Resin is a substance secreted by plants, especially fir trees, but may also be artificially recreated. The synthetic resin suitable for craft projects is known as methyl methacrylate or acrylic resin. Acrylic resin is ideal for encasing photos, shells, plants, dead insects or other colourful small objects. The resin may be cast into moulds and you can continue your craft project by turning the resulted resin into pendants, earrings or rings.
Decide on the items you want to encase in resin. Base your decision on the plasticity, colour and availability of the items you consider. The size of the things you choose should be suitable to fit in a mould. Remove dust and dirt from the things that you seal in resin. Use a mild detergent or a damp cloth to clean the items. Dry the items and cover them in vinyl resin sealer, so that they are protected.
Buy moulds to pour the resin in. Resin can be poured into metallic, plaster, rubber or plastic moulds.

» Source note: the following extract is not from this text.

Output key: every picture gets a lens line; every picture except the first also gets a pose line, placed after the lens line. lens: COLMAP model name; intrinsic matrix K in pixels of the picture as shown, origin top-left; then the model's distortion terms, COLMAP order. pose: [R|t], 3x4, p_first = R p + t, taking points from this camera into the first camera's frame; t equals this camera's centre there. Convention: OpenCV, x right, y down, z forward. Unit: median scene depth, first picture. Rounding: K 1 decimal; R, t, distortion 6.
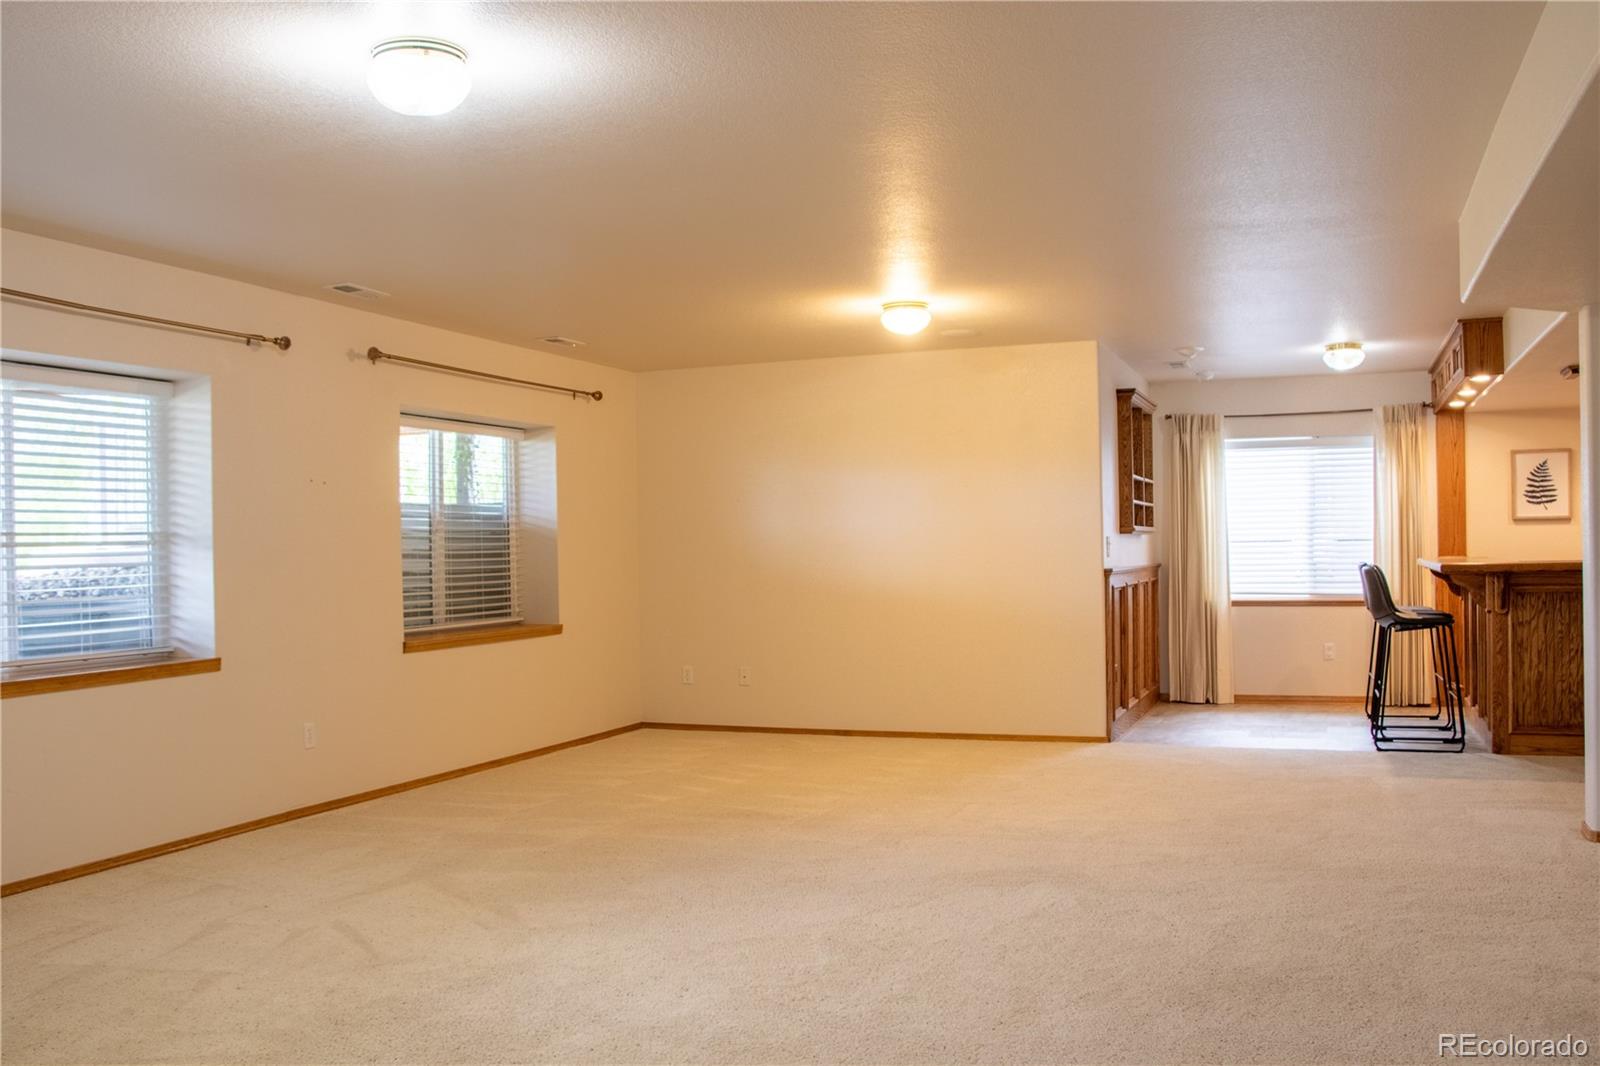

Get pourable resin and prepare it in a plastic recipient following the guidelines on the label. There are various sorts of resin that involve different preparation techniques. Typically, you need to mix the resin with the catalyst, also known as curing agent. Mix well using a stick to obtain a paste. Allow a few air bubbles to exist in the mixture.
Pour resin in the mould until it's approximately half full and leave it to harden for up to 60 minutes or as indicated on the label of the resin.
Insert the item(s) you want to seal in resin.
Prepare resin to fill the rest of the mould. Check the label for instructions on how to mix the second layer of resin. In some cases, the percentage of resin and catalyst needed may slightly differ from the formula used for the first batch. Allow the resin to dry for up to 24 hours.
Remove the resin from the mould and use fine-grit sandpaper to eliminate any excess material.
Rubber moulds are ideal for working with resin because they're flexible and the resin is easy to remove. Use the bottom of a metallic can as a mould to encase larger objects in resin.
Tips and warnings
- Rubber moulds are ideal for working with resin because they're flexible and the resin is easy to remove.
- Use the bottom of a metallic can as a mould to encase larger objects in resin.